07:55 Il y a quand même un double enjeu, un d'image pour la chaîne et deux d'enjeu financier. Et on regarde
08:01 juste les audiences des émissions de Stéphane Plaza qui ont continué à être diffusées, elles n'ont pas
08:06 baissé d'audience. Est-ce que c'était la bonne décision de le maintenir à l'antenne ? Est-ce que
08:10 c'était la bonne décision d'enlever Coé ? - Je suis d'accord mais nous sommes dans un état de droit
08:16 où il y a une présomption d'innocence. Je pense que les médias ou un employeur, tout court, oublions les
08:21 médias, un employeur doit être derrière son employé. La logique pourquoi ? - Oui mais là c'est très particulier
08:26 parce que justement on est dans les médias et que le public, on ne sait pas comment le public va.
08:29 - Oui mais ce n'est pas aux médias de condamner son animateur avant que la justice ne le fasse.
08:37 Donc c'est pour ça que c'est très délicat. Encore une fois de maintenir Coé en tête. - C'est deux stratégies différentes.
08:41 - Exactement. Coé peut lui dire "je préfère me retirer pour préparer ma défense plutôt ma contre-attaque
08:46 mais dans d'autres cas, il y en a plein d'autres et on ne les citera pas, qui sont accusés, qui se passent en
08:51 première instance et qui sont en appel. Quand on est en appel, on a toujours la présomption d'innocence
08:55 et on appelle. On est coupable qu'après l'appel et après il y a la cassation, possible.
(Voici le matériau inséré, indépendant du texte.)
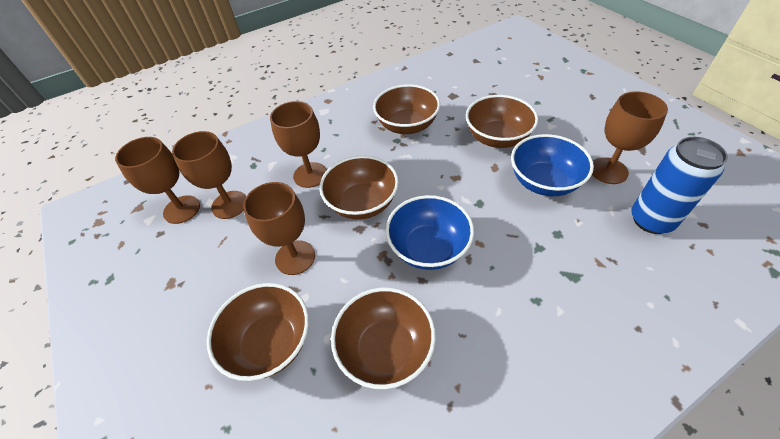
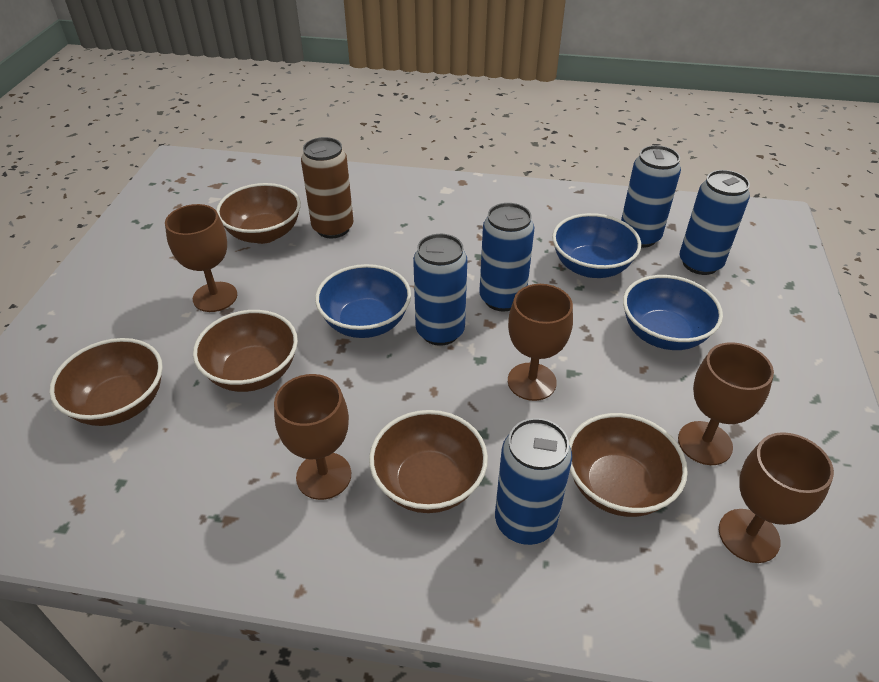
blue bowl: 2 -> 3
blue can: 1 -> 5
brown can: 0 -> 1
Mais je trouve
09:00 qu'un employeur dans la logique d'un état de droit, il doit faire confiance à son animateur.
09:05 - J'imagine qu'il pèse à la fois l'impact économique mais aussi l'impact en termes d'image pour le média lui-même.
09:10 - Du coup, l'impact d'image est plus violent quand on retire son animateur parce que le public le voit,
09:17 parce qu'il faut expliquer et puis parce que du coup, là en l'occurrence, Coé a pris la parole pour se défendre.
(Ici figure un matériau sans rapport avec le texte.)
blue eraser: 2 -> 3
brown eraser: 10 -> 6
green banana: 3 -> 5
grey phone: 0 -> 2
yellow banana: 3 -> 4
09:22 Alors que concernant Stéphane Plaza, nous on est tous des gens informés, on écoute les médias, on regarde
09:25 ce qu'il se passe à la télé mais la plupart des gens regardent leurs émissions et ne vont pas forcément
09:31 voir ce qu'il se passe derrière et donc l'impact d'image est quand même plus lissé quand on attend
09:37 qu'une décision judiciaire soit prise. - C'est ce qu'il faut faire, attendre que la justice passe et efface son travail
09:45 et puis après peut-être reconstruire son image et ça c'est encore une autre histoire parce qu'on sait que le soupçon est un poison lent.
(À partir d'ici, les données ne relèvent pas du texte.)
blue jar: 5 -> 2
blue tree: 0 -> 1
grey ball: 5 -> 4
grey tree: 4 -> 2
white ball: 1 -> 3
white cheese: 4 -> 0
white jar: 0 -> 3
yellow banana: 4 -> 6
09:51 - Les médias ne sont pas un tribunal, il faut arrêter vraiment, il y a énormément de médias qui se prennent pour des tribunaux,
09:56 pour ne pas citer Mediapart par exemple, parce que c'est un petit tribunal et je pense que du moment où on a tribunalisé les médias,
10:02 on a affaibli la justice, on a affaibli la confiance dans la justice et surtout on a affaibli l'état de droit.
10:08 Encore une fois, c'est une chance d'avoir cette présomption d'innocence et donc il faut tous se mettre derrière
10:13 sinon à ce moment-là on fait tous n'importe quoi et je pense que c'est totalement préjudiciable après pour les personnes qui sont incriminées
10:18 parce que ça les fragilise. - Et en termes d'image, je pense que le mal est fait, dans tous les cas c'est très dur à réparer
10:23 et la communication ne peut pas tout faire. - Merci à tous les deux, merci Franck Tapiro, publicitaire, merci à Marie-Virginie Klein
10:30 aussi je rappelle que vous dirigez Iconic Conseil, c'est un cabinet de conseil en communication pour les dirigeants d'entreprise.